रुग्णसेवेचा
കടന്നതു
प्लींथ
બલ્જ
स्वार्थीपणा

● ● ●

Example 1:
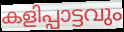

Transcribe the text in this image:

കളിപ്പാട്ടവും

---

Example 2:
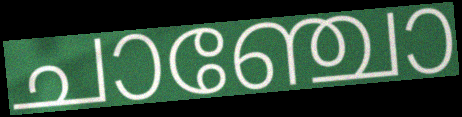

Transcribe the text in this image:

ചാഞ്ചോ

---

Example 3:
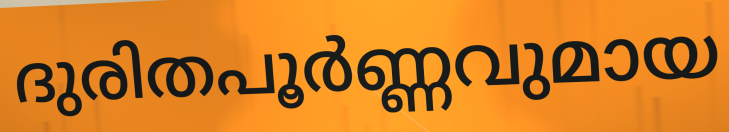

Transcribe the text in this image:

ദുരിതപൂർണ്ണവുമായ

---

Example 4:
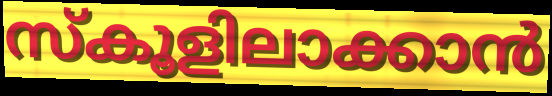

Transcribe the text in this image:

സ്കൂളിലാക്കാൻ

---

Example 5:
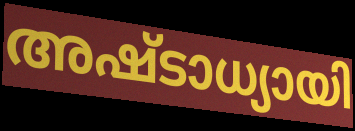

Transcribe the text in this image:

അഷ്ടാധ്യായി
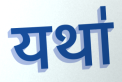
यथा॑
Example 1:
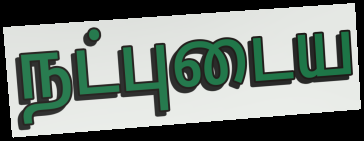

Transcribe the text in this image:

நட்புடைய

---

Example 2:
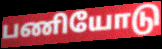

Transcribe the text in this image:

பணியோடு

● ● ●

◆ EXERCISE INSTRUCTIONS
Work out how many lines of the preceding data contain the word "Example". Reply with that number only.

◆ ANSWER SECTION
7